In late August, an appalling trend spread on the viral video site TikTok: Users donned concentration camp garb, and pretended to be deceased victims of Nazi-era horrors. The trend even gave rise to a hashtag, #holocaustchallenge.
Tasteless or hateful memes rippling across social media are hardly new. But the TikTok incident is notable because of the platform’s incredible growth—it recently boasted of more than 100 million U.S. users—and its role at the center of a power struggle between the U.S. and China.
The controversy also raises the question of whether TikTok is fated to become the next Facebook—a massive social platform that profits from toxic content, and that cannot or will not do anything to stop it.
#holocaustchallenge leads to outrage, advertisers stay silent
The “Holocaust challenge” videos first began appearing in mid- to late August. It’s unclear if participants posted the videos as provocation or as a bid for attention or in a misguided attempt to educate followers about the horrors of Nazism.
The TikTok videos soon gained attention outside TikTok in late August as users on Twitter posted images like the one below to denounce them.
The trend gained the attention of media outlets, including the BBC, and also led to condemnation from Jewish groups.
“The digitization of anti-Semitism online and its corresponding reach on social media has contributed to rising levels of global anti-Semitism. The #holocaustchallenge is shameful,” said Holly Huffnagle of the American Jewish Committee in an email to Fortune. “Many of the insulting videos have been viewed thousands, if not hundreds of thousands, of times.”
TikTok responded to the outcry with a statement saying the company had blocked the hashtag and that it was redirecting those who searched for it to “Community Guidelines” so as to promote the “supportive, inclusive community we are working to foster.”
This may be because TikTok is still a blip in the digital advertising market with revenue of $177 million in 2019, according to one estimate, versus $70 billion for Facebook and $160 billion for Google.
Claire Atkin of Check My Ads, a site that helps big companies avoid placing ads next to offensive content, says clients have yet to raise TikTok as a concern and remain focused instead on other sites.
Kellogg’s declined to comment on the TikTok controversy, but a person familiar with the company said it had only purchased ads on the app in a pilot project that has since ended. A spokesperson for Procter & Gamble said the company constantly reviews media to ensure it does not advertise “near content that we determine is hateful, denigrating, or discriminatory.”
Meanwhile, the “Holocaust challenge” is just one face of what some call “trauma porn” on TikTok. Other examples include users role-playing 9/11 casualties or victims of domestic abuse.
Repeating Facebook’s mistakes?
While TikTok has yet to obtain the economic clout of Facebook or Google, it is rapidly acquiring an outsize influence on culture and politics. Research firm Statista reports that TikTok is used by more than six out of 10 teens, while the app is also being embraced by a growing number of celebrities and sports stars.

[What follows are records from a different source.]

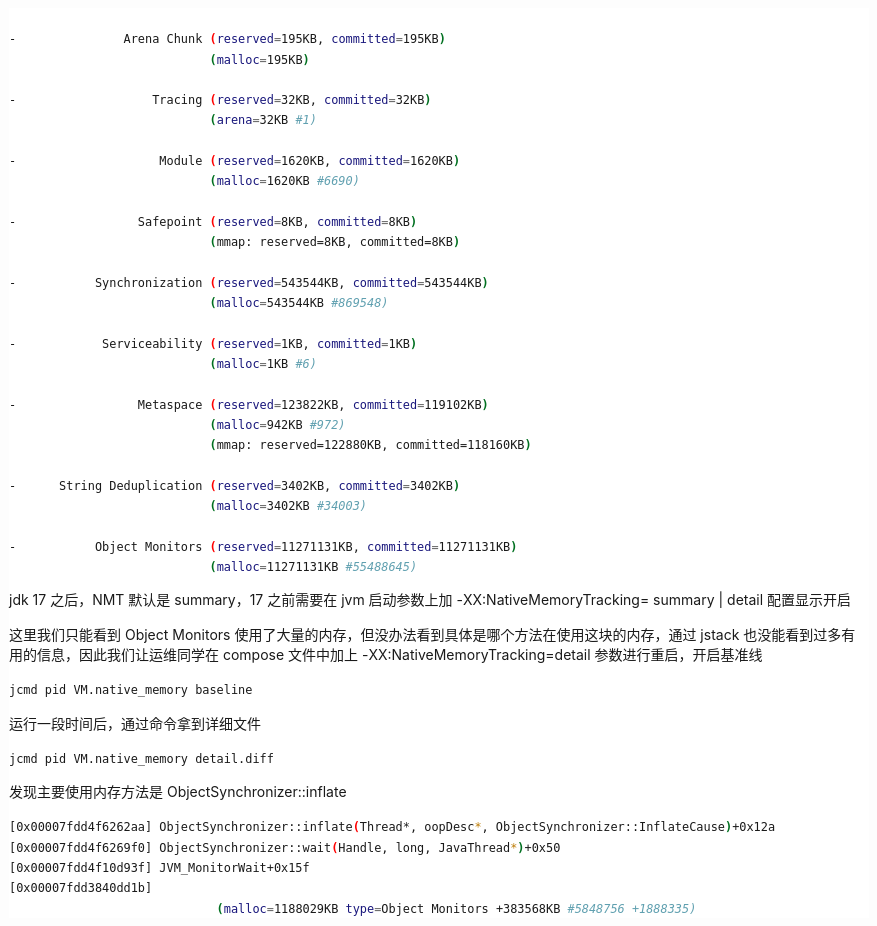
```sh
 
-               Arena Chunk (reserved=195KB, committed=195KB)
                            (malloc=195KB) 
 
-                   Tracing (reserved=32KB, committed=32KB)
                            (arena=32KB #1)
 
-                    Module (reserved=1620KB, committed=1620KB)
                            (malloc=1620KB #6690) 
 
-                 Safepoint (reserved=8KB, committed=8KB)
                            (mmap: reserved=8KB, committed=8KB) 
 
-           Synchronization (reserved=543544KB, committed=543544KB)
                            (malloc=543544KB #869548) 
 
-            Serviceability (reserved=1KB, committed=1KB)
                            (malloc=1KB #6) 
 
-                 Metaspace (reserved=123822KB, committed=119102KB)
                            (malloc=942KB #972) 
                            (mmap: reserved=122880KB, committed=118160KB) 
 
-      String Deduplication (reserved=3402KB, committed=3402KB)
                            (malloc=3402KB #34003) 
 
-           Object Monitors (reserved=11271131KB, committed=11271131KB)
                            (malloc=11271131KB #55488645) 
```

jdk 17 之后，NMT 默认是 summary，17 之前需要在 jvm 启动参数上加 -XX:NativeMemoryTracking= summary | detail 配置显示开启

这里我们只能看到 Object Monitors 使用了大量的内存，但没办法看到具体是哪个方法在使用这块的内存，通过 jstack 也没能看到过多有用的信息，因此我们让运维同学在 compose 文件中加上 -XX:NativeMemoryTracking=detail 参数进行重启，开启基准线

```sh
jcmd pid VM.native_memory baseline
```

运行一段时间后，通过命令拿到详细文件

```sh
jcmd pid VM.native_memory detail.diff
```

发现主要使用内存方法是 ObjectSynchronizer::inflate

```sh
[0x00007fdd4f6262aa] ObjectSynchronizer::inflate(Thread*, oopDesc*, ObjectSynchronizer::InflateCause)+0x12a
[0x00007fdd4f6269f0] ObjectSynchronizer::wait(Handle, long, JavaThread*)+0x50
[0x00007fdd4f10d93f] JVM_MonitorWait+0x15f
[0x00007fdd3840dd1b]
                             (malloc=1188029KB type=Object Monitors +383568KB #5848756 +1888335)
```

TikTok is also rapidly expanding its ad offerings. Last week, the company announced a series of partnerships with ad tech companies that will make it easier for brands to run marketing campaigns across thousands or millions of TikTok videos.
This growth suggests TikTok could soon rival Facebook—and give rise to the same torrent of hate, misinformation, and political mischief spawned by the earlier social network.
“While all of the social networks are investing a lot of resources to govern the content on their platforms…the reality is that such content will always find its way into the digital world in which we live,” says Yuval Ben-Itzhak, the CEO of Socialbakers, a firm that provides social media marketing for brands like McDonald’s and L’Oréal.
Critics of social media companies say Facebook and others fail to properly police their platforms for hate or misinformation because it is not in their interest to do so. They allege these companies turn a blind eye to false or incendiary material, since such content drives user engagement, which in turn produces ad revenue.
Those critics include Atkin of Check My Ads, which she founded with Nandini Jammi, who helped build Sleeping Giants, a group that pressures advertisers to stop supporting far-right media.
According to Atkin, TikTok has failed to build in safeguards to stop the viral spread of toxic content and is “just as dangerous as Facebook.”
She adds that TikTok may even pose a greater threat given that it’s a Chinese company and subject to censorship demands from Beijing. Atkin claims TikTok has scrubbed videos that call attention to China’s genocidal policies toward its Uighur population and has also programmed its algorithms to effectively ban people with disabilities.
If such allegations are true—reports from the Guardian and other media outlets suggest they are—then TikTok may have the ability to do more to suppress “trauma porn” videos in the same way it suppresses other content. (TikTok did not respond to a request for comment about the censorship allegations).
All of this raises the stakes in the current geopolitical fight over TikTok as the White House pressures its Chinese owner, ByteDance, to spin off its American operations to a U.S. company like Microsoft or Walmart. China has recently said it could intervene in any such deal.
Whatever the outcome of the TikTok negotiations, it appears for now that the company is unprepared or unwilling to prevent future unsavory trends like the “Holocaust challenge” from rippling across its platform.